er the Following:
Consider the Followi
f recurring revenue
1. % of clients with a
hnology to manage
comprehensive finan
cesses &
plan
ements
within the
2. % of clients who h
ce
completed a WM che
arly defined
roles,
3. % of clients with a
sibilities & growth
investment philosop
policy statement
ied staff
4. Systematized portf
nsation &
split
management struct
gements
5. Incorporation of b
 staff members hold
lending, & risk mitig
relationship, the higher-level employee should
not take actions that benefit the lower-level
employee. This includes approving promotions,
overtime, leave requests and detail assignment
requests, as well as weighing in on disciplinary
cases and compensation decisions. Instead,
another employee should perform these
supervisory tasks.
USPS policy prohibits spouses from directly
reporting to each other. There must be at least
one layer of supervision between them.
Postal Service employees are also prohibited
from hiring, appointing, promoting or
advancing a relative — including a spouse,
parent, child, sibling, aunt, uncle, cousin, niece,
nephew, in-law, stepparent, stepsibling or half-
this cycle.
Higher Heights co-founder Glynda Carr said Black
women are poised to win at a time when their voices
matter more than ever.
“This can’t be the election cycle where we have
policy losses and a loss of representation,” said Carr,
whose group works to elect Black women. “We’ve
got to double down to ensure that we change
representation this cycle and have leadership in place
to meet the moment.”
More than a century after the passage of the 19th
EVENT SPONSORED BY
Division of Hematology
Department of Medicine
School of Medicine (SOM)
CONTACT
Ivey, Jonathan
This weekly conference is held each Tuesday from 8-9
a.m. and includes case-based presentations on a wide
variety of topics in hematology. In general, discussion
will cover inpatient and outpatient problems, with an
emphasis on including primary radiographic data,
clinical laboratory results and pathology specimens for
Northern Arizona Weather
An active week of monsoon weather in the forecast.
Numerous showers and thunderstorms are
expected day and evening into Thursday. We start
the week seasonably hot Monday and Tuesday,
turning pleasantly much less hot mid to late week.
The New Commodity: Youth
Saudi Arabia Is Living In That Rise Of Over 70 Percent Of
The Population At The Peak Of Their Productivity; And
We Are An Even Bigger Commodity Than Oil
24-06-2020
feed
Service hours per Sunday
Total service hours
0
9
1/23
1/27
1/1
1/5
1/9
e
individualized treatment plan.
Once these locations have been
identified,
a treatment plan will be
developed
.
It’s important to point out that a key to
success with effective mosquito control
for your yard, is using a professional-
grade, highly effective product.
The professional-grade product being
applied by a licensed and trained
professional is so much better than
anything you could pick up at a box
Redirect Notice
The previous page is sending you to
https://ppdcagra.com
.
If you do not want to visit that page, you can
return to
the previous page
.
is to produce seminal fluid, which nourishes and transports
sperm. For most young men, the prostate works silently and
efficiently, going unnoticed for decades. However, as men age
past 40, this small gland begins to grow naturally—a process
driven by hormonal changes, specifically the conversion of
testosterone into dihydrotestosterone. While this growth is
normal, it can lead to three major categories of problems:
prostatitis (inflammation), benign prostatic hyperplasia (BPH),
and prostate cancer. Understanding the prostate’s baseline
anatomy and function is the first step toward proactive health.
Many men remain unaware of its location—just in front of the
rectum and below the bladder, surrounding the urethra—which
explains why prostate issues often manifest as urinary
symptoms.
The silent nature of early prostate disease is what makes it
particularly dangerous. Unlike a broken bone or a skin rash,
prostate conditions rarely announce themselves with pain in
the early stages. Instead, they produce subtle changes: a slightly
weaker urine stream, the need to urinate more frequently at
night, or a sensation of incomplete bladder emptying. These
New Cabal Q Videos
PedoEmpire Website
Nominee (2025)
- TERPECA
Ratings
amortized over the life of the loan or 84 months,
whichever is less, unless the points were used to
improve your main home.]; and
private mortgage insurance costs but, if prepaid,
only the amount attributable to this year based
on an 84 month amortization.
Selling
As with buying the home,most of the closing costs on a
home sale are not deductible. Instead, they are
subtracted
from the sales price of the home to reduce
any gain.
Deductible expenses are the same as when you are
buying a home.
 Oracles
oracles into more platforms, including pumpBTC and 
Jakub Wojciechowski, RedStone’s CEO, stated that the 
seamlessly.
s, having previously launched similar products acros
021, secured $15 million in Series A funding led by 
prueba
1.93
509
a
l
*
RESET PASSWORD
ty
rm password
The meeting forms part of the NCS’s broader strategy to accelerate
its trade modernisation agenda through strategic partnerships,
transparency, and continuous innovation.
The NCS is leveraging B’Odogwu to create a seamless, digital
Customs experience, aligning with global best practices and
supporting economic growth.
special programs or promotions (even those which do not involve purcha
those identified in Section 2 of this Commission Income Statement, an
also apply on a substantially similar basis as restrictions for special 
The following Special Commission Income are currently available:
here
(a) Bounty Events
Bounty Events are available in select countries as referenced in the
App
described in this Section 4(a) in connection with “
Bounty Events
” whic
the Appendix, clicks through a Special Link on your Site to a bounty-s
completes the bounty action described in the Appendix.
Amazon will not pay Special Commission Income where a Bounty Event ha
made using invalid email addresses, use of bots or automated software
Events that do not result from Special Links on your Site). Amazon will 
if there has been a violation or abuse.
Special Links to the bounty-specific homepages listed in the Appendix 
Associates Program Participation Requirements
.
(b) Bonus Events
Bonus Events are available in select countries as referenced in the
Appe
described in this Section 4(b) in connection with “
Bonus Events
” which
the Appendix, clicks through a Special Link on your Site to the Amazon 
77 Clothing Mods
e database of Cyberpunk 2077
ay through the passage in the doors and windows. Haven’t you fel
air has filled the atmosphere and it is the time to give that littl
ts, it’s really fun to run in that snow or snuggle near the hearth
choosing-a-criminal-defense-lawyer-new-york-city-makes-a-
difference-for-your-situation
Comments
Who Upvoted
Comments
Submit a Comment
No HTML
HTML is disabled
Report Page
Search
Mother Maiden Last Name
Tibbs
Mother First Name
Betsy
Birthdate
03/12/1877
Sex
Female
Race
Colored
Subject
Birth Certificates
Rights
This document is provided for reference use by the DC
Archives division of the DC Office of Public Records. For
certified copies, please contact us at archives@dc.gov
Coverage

*****

Set down exactly the lines of the data above, beginning with the line that has "for your yard, is" and ending with the line that has "particularly dangerous. Unlike", and no others.

Result of the task —
for your yard, is using a professional-
grade, highly effective product.
The professional-grade product being
applied by a licensed and trained
professional is so much better than
anything you could pick up at a box
Redirect Notice
The previous page is sending you to
https://ppdcagra.com
.
If you do not want to visit that page, you can
return to
the previous page
.
is to produce seminal fluid, which nourishes and transports
sperm. For most young men, the prostate works silently and
efficiently, going unnoticed for decades. However, as men age
past 40, this small gland begins to grow naturally—a process
driven by hormonal changes, specifically the conversion of
testosterone into dihydrotestosterone. While this growth is
normal, it can lead to three major categories of problems:
prostatitis (inflammation), benign prostatic hyperplasia (BPH),
and prostate cancer. Understanding the prostate’s baseline
anatomy and function is the first step toward proactive health.
Many men remain unaware of its location—just in front of the
rectum and below the bladder, surrounding the urethra—which
explains why prostate issues often manifest as urinary
symptoms.
The silent nature of early prostate disease is what makes it
particularly dangerous. Unlike a broken bone or a skin rash,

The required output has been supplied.